Conor Burns: the Eurosceptic stalwart who befriended Thatcher | Politics

A self-described “Catholic unionist” from a Belfast family who took pleasure in singing Irish nationalist ballads, the background of Conor Burns might seem to some at odds with his long-term profile as one of the younger Eurosceptic stalwarts of the Conservative party.

Yet the Tory MP, who has resigned as a trade minister, proudly insisted in the past that neither his religion, birthplace nor the fact that he is gay had inhibited his rise through Tory ranks.

Another feature of that rise was a friendship with the late Margaret Thatcher, whom he reportedly met in 1997 after driving her husband, Denis, back from a golf outing.

“DT insisted that I come in ‘and meet the boss’,” Burns later recalled.

The former prime minister would go on to support a number of attempts by Burns to enter parliament, including when she defied doctor’s orders to make a rare public address to launch the activist’s ill-fated attempt to become the Tory MP for Eastleigh in 2001.

A former chairman of Southampton University Conservative Association, Burns was backed by Norman Tebbit to be the party’s student director and also worked for another noted Eurosceptic, Bill Cash.

Other roles came at DeHavilland, the political and public affairs company, in finance with Zurich Advice Network and as a vice-president of the Young Britons’ Foundation, an organisation, since closed, which was dubbed “the Conservative madrasa” because of its radical views.

His Westminster breakthrough came in 2010 when he was elected as MP for Bournemouth West, and he went on to serve as parliamentary private secretary to five different ministers, including under Johnson when he was foreign secretary.

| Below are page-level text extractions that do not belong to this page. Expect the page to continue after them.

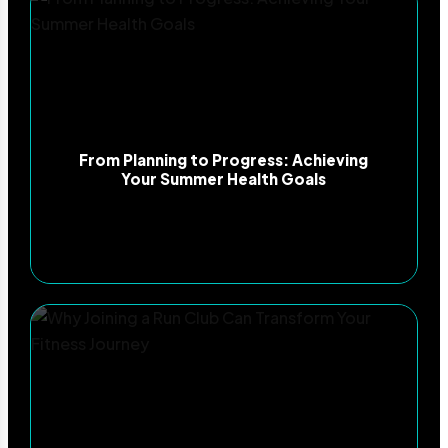
From Planning to Progress: Achieving
Your Summer Health Goals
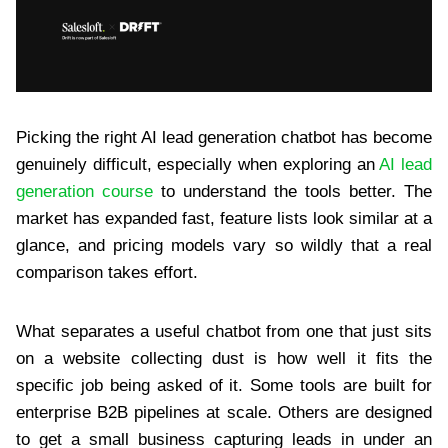
Picking the right AI lead generation chatbot has become
genuinely difficult, especially when exploring an
AI lead
generation course
to understand the tools better. The
market has expanded fast, feature lists look similar at a
glance, and pricing models vary so wildly that a real
comparison takes effort.
What separates a useful chatbot from one that just sits
on a website collecting dust is how well it fits the
specific job being asked of it. Some tools are built for
enterprise B2B pipelines at scale. Others are designed
to get a small business capturing leads in under an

During that time, Burns claimed that his Twitter account was hacked after tweets were sent to the EU’s chief Brexit negotiator, Michel Barnier, demanding details of the UK’s payment obligations to Brussels.

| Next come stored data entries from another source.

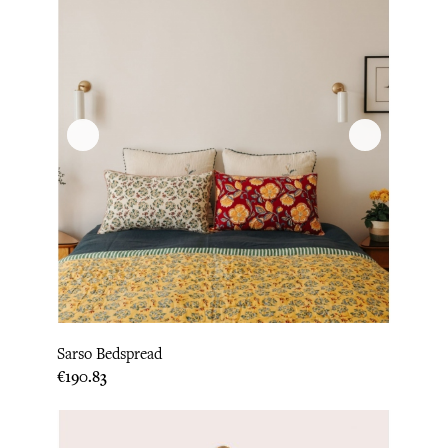
Sarso Bedspread
Price
€190.83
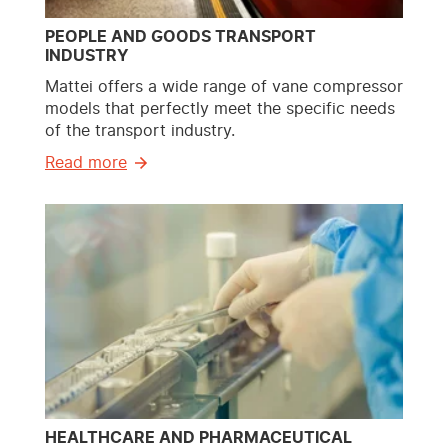
PEOPLE AND GOODS TRANSPORT
INDUSTRY
Mattei offers a wide range of vane compressor
models that perfectly meet the specific needs
of the transport industry.
Read more
HEALTHCARE AND PHARMACEUTICAL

Burns followed Johnson out the door when the latter resigned from his ministerial post in 2018 amid opposition to the Brexit plans of the then prime minister, Theresa May.

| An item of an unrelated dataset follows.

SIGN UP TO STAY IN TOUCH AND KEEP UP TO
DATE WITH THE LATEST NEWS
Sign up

Burns’s loyalty was rewarded when Johnson became prime minister, and he was appointed minister of state for trade policy in July 2019. The role gave him responsibilities for policy on areas including trade agreements, barriers to markets and international education exports.

Previous roles have also included a stint as chairman of the all-party group on Bahrain, during which time he defended the kingdom’s record on human rights and urged Britain not to turn its back on it.